The next day, Sunday, as I stood waiting for my phone to charge before I got on an airplane to return home, I saw the news. I knew what it meant, even if the news anchors didn’t say it; Mass shooting, Pride week, a nightclub called The Pulse. We were, once again, hunted for being ourselves in the world.
It was not a coincidence that a coward with an assault riffle killed and wounded more than 100 LGBTQ people on Latin Dance Night in Orlando during Pride week. It was a planned attack by a rage-fueled man with a million excuses and the tacit approval of a nation.
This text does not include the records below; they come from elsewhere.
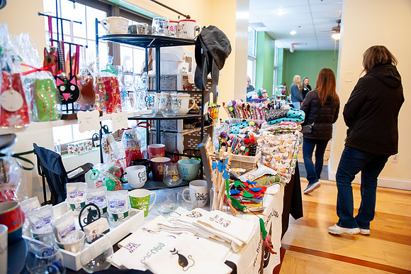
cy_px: 137
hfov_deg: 73.8
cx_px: 206
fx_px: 274
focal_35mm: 24
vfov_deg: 53.1
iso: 2500
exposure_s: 1/125
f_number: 3.5
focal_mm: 24
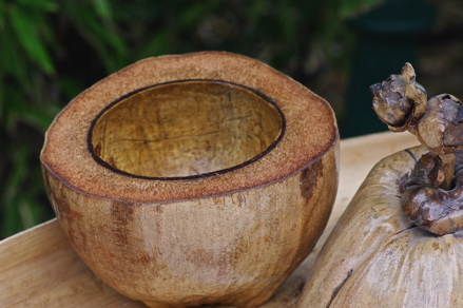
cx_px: 232
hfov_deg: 13.7
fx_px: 1928
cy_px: 154
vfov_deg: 9.1
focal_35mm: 150
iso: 400
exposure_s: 1/125
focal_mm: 100
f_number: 8
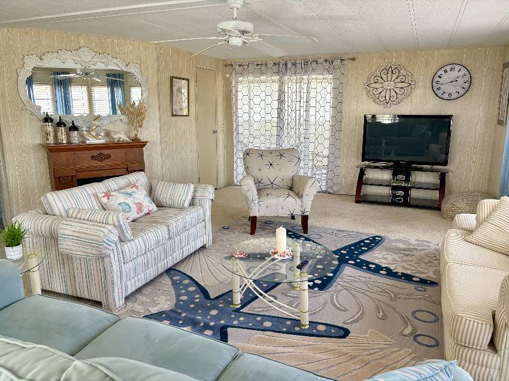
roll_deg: +0.3
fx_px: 382
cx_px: 254
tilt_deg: -11.8
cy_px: 190
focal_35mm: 26
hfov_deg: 67.3
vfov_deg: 53.0
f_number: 1.6
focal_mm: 5.96
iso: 125
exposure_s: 1/63
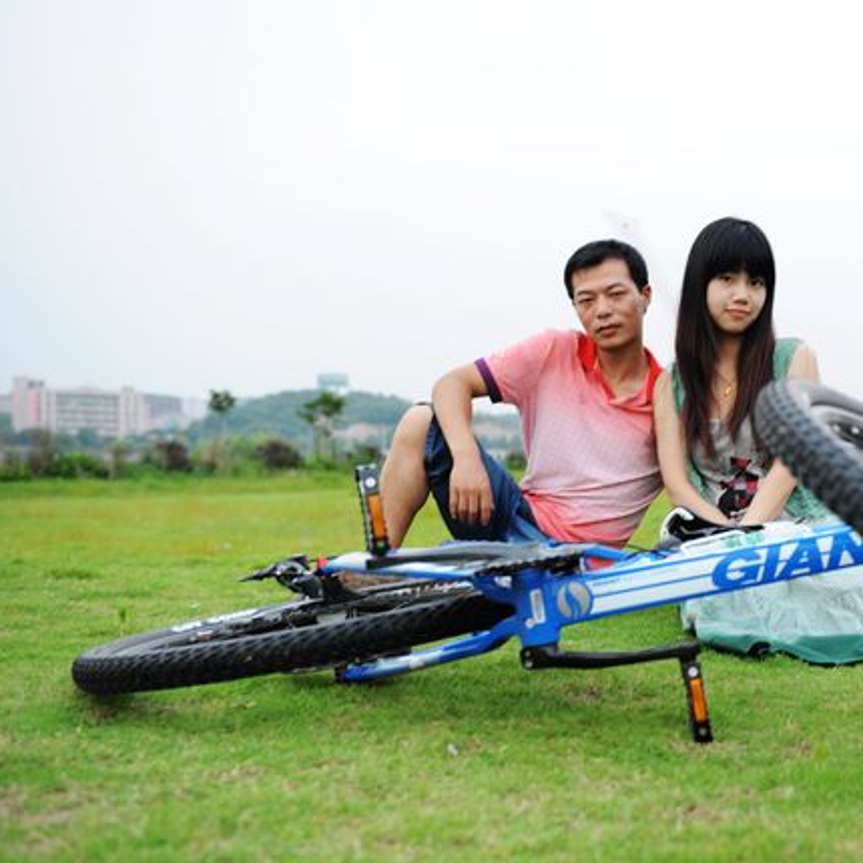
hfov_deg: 34.2
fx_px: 1354
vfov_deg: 35.3
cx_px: 706
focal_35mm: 48
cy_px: 479
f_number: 3.2
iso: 200
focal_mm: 32
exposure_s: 1/10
Make no mistake about the importance of the everyday aggressions against my communities; racism, homophobia, and misogyny work hand in hand to destroy the person I am in the world. They give a pathway to hate turned to action. As we danced and laughed and drank on that very same Saturday night, we were part of the same LGBTQ community who takes refuge in music, community, and joy, who celebrate ourselves and each other in the world.
More than One Man
I returned home on Sunday feeling wounded. On Monday I picked up my 13 year-old son from middle school. He got in the car and asked if I knew about what happened in Orlando.
“I do. What do you think about it?” I asked.
“Maybe Trump is right. Maybe we do need to keep them out.” He said, quietly, as we drove down sun dappled New England streets. I found myself defending Muslims and trying to tell him it was a single man who destroyed that night. I ran through the list of non-Muslims who had bombed buildings, and opened fire in public places, killing and wounding so many out of hate. I explained it is more about guns than faith. As we drove, I defended a religion with a long and lively history of damning, imprisoning, and killing LGBTQ people to my son because I want him to be better than that.
But if I was honest with him I would say I know religion is a problem. The Catholic Church, along with the vast majority of organized Protestant religions damns me to hell for the person I am in the world. The Church of Latter Day Saints damns me, and my children, for the person I am in the world. The majority of Muslim countries have laws against me, and a faith that condones killing me in horrific ways, for the person I am in the world. So, it was one man, but he was not alone.
Be Brave Enough
White, cis-gendered, or straight people often ask, “But what can I do?” They ask me in private, in classes, in conversation, and they asked at the ChLA panel. My answer is the same. You can be brave. Brave enough to say, “That is not ok” out loud and in public. When faculty members says, “but she sounds so white” after meeting an African American job candidate, you can respond, “that is not appropriate”. You can refrain from putting the burden of racism on the one non-White student. You can be brave enough to defend my right to marry, to raise children and have all the rights you have had for so long. You can be brave enough to shut down the “all lives matter” defense of racism. Call out the “what about men?” misogyny. Shut down the “she was drunk and wearing that” rape culture. You can listen, without excuse or argument, when we say that words matter, actions hurt, we are mistreated and misjudged everyday single day for being ourselves in the world.
And let me be clear, you will need to be brave to stand with us because you will be uncomfortable. Your actions will cause tension, you will not be appreciated by aggressors for standing up and speaking out. You might shake, feel queasy, or doubt your decision to step out of your privileged, safe space. There will most likely be pushback, accusations and suspicion. It will never be easy, just as living in a world designed for you is never easy for me.
I am tired.
I am haunted.
I am hunted.
You can choose to be brave enough to defend who you are not.
Laura Maria Jiménez, a person in the world, every day.